[BRANO FORNITO]
§ §
Nonostante le ombre, le luci. E' indubbio che l'accreditamento, unitamente al processo di aziendalizzazione delle Usl, ha prodotto un nuovo orizzonte culturale tra gli operatori della sanità, in consonanza con i mutamenti economici dell'ultimo decennio.

Anche se, alla luce di quest'ultima considerazione, viene quasi da pensare che questa mutazione appartenga più all'evoluzione sociale e dei mercati di quanto sia frutto della voluntas costruttivista del legislatore, sta che il nuovo assetto del sistema delle prestazioni di assistenza sanitaria, sia nella sua forma concorrenziale di quasi‑mercato che in quella maggiormente protesa verso la concertazione amministrata, ha apportato un indubbio fermento tra tutti gli operatori, pubblici e privati, acquirenti ed erogatori (purtroppo talora ancora oggi "acquirenti‑erogatori"), oggi indubbiamente protesi verso una rinnovata cultura concorrenziale e competitiva, verso una maggiore qualità ed una maggiore attenzione all'utente, verso una maggiore efficienza economica per la riduzione dei costi delle prestazioni ed un migliore utilizzo delle risorse del fondo sanitario nazionale. Si stanno così producendo spinte aggregative originanti, finalmente, in un mercato che era polverizzato, soggetti di maggiore dimensione che possono beneficiare di economie di scala e di migliori strutture finanziarie e dunque trasferire parte di questo beneficio sul consumatore e sull'acquirente.
§ §
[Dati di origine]
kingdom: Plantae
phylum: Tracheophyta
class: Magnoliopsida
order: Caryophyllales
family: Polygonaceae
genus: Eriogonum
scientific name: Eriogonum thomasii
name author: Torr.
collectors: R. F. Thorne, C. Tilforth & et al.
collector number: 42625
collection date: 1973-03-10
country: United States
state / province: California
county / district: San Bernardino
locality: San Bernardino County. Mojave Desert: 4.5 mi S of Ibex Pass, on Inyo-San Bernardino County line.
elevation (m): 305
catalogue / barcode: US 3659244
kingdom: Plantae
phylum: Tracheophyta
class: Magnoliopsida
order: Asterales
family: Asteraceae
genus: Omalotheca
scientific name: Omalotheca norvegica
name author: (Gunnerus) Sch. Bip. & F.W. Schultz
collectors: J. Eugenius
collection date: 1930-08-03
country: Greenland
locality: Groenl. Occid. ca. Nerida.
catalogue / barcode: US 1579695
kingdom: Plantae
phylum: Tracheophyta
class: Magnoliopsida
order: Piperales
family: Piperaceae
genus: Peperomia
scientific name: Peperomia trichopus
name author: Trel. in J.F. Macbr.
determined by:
§ §
[CONSEGNA] Copia senza modifiche la parte del brano sull'accreditamento sanitario che si apre con le parole contenenti "Nonostante le ombre, le" e si chiude con "economici dell'ultimo decennio.". I dati sono materiale a sé, distinto dal brano.

[SOLUZIONE]
Nonostante le ombre, le luci. E' indubbio che l'accreditamento, unitamente al processo di aziendalizzazione delle Usl, ha prodotto un nuovo orizzonte culturale tra gli operatori della sanità, in consonanza con i mutamenti economici dell'ultimo decennio.